__Testo mostrato__.
______________________________

La madre dell'astrattismo: Hilma af Klint
- Penelope Contardi

- 22 ago
- Tempo di lettura: 6 min
Rubrica: Vita da strega
Contrariamente a come spesso si dice o si studia, l’astrattismo e, dunque, l’arte non figurativa, non ha dei ‘padri’, ma al contrario una madre che ha dipinto con le sue ‘sorelle’ cambiando per sempre la storia dell’arte. Il suo nome, troppo poco ricordato e discusso, è quello di Hilma af Klint.

La pittrice nasce sotto il segno dello scorpione nel 1862 a Solna, Svezia, cresce in una famiglia benestante e intellettualmente stimolante, condividendo la grande biblioteca dei genitori coi suoi quattro fratelli e spendendo le sue estati sull’isola di Adelsö, dove esplora la sua sensibilità e scopre il suo amore per la natura.
A soli 18 anni Hilma entra all’Università delle arti, mestieri e design di Stoccolma per dedicarsi alla pittura e nel 1882 si iscrive alla Reale accademia svedese delle arti, uno dei pochissimi centri europei del tempo che consentiva l’accesso alle donne. Dimostrando la capacità delle donne di frequentare gli ambienti artistici e intellettuali, si afferma come una delle allieve più brillanti ed esperta paesaggista, laureandosi con tanto di lode. Il centro la premia per i suoi conseguimenti con un appartamento-studio a Kungsträdgården, quartiere fervente dal punto di vista artistico al centro di Stoccolma, nel quale può entrare in contatto con altri artisti ed esplorare i circoli artistico-femministi della città.
Considerando che la pittrice fa parte della primissima generazione di donne che hanno potuto studiare l’arte in Europa, trova non poche difficoltà nell’affermarsi in un ambiente prettamente maschile, venendo appositamente esclusa dai gruppi artistici del momento. I paesaggi che continua a dipingere con grande maestria, però non sono abbastanza per il suo spirito innovatore: af Klint si avvicina a spiritismo, antroposofia e teosofia, teorie che affascinano anche Kandinskij e Mondrian.

______________________________

__Record mostrati__.
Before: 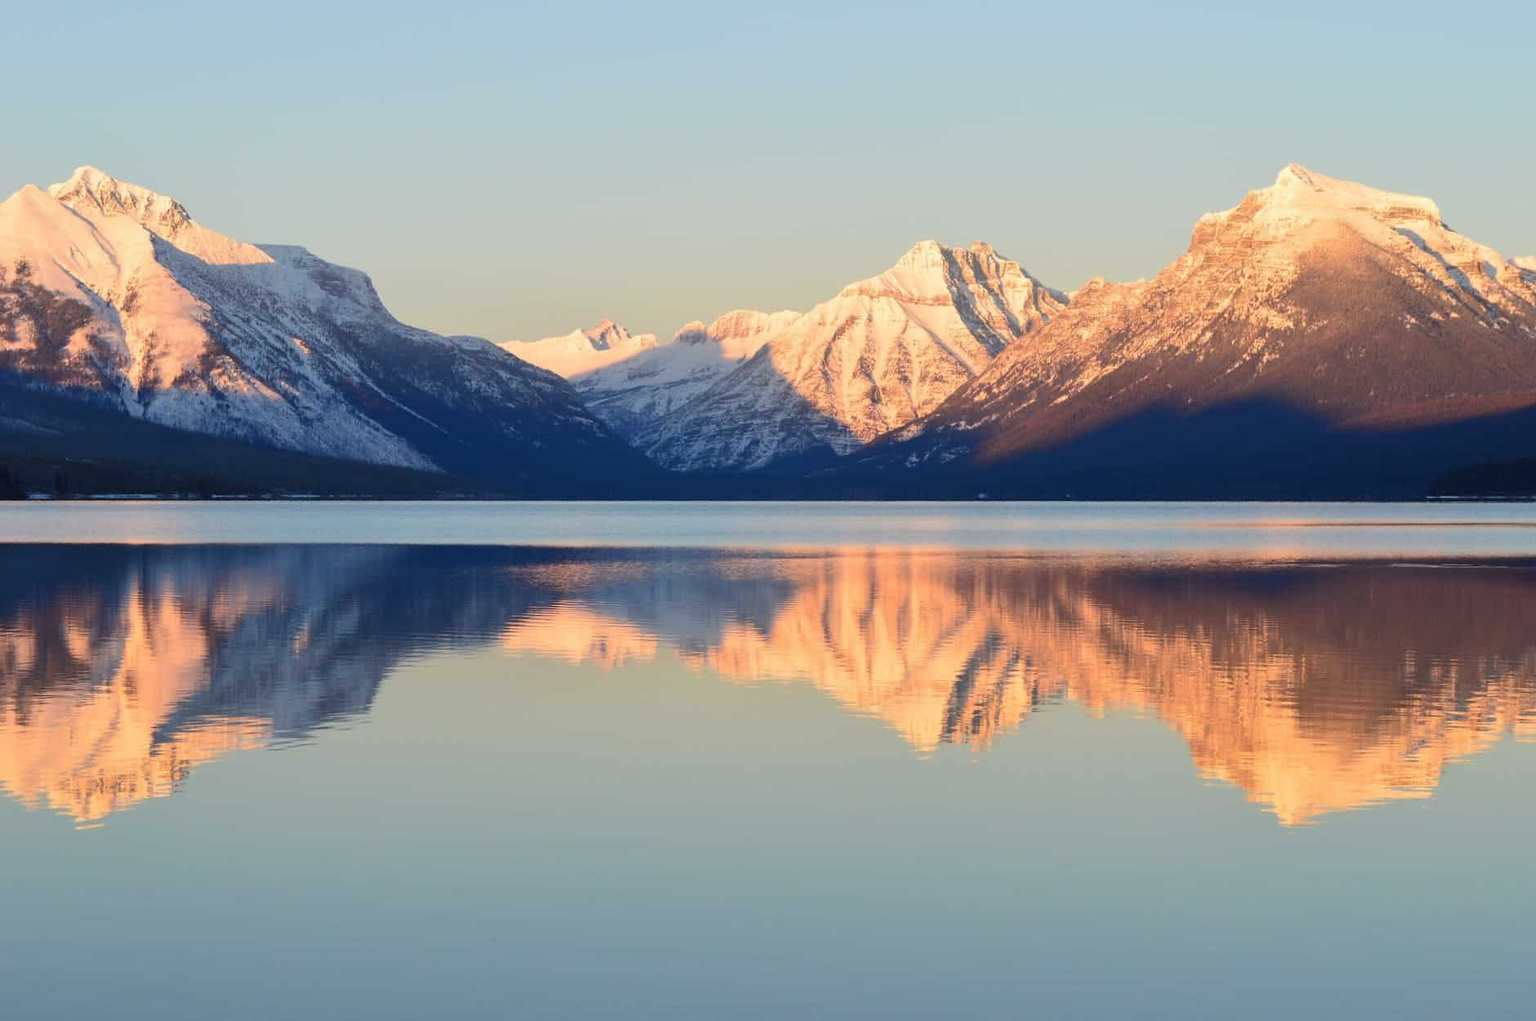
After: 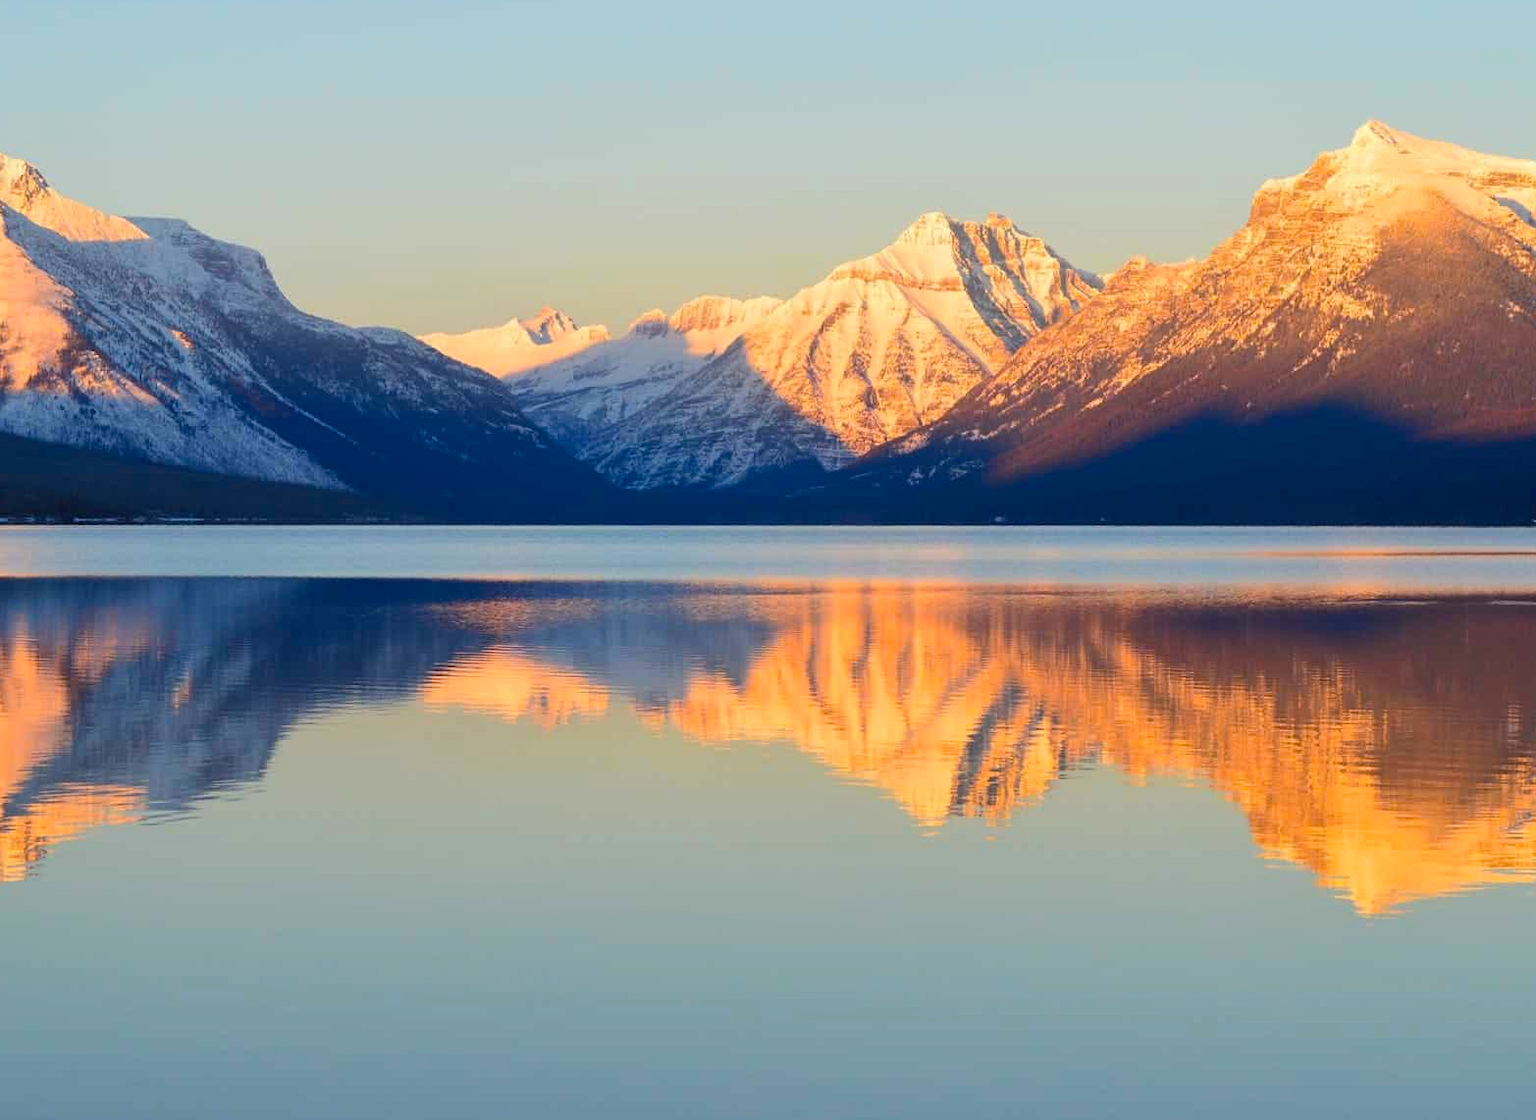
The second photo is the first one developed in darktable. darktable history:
crop: left 9.823%, top 6.267%, right 6.9%, bottom 2.351%
color balance rgb: perceptual saturation grading › global saturation 29.787%, global vibrance 14.681%
contrast equalizer: octaves 7, y [[0.5, 0.5, 0.472, 0.5, 0.5, 0.5], [0.5 ×6], [0.5 ×6], [0 ×6], [0 ×6]], mix 0.586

______________________________

__Cosa si chiede__.
Riscrivi il testo su Hilma af Klint tra "La madre dell'astrattismo: Hilma" e "Hilma af Klint.", inclusi, sostituendo "madre" con "pioniera". I record sono materiale a sé, separato dal testo.

__Soluzione proposta__.
La pioniera dell'astrattismo: Hilma af Klint
- Penelope Contardi

- 22 ago
- Tempo di lettura: 6 min
Rubrica: Vita da strega
Contrariamente a come spesso si dice o si studia, l’astrattismo e, dunque, l’arte non figurativa, non ha dei ‘padri’, ma al contrario una pioniera che ha dipinto con le sue ‘sorelle’ cambiando per sempre la storia dell’arte. Il suo nome, troppo poco ricordato e discusso, è quello di Hilma af Klint.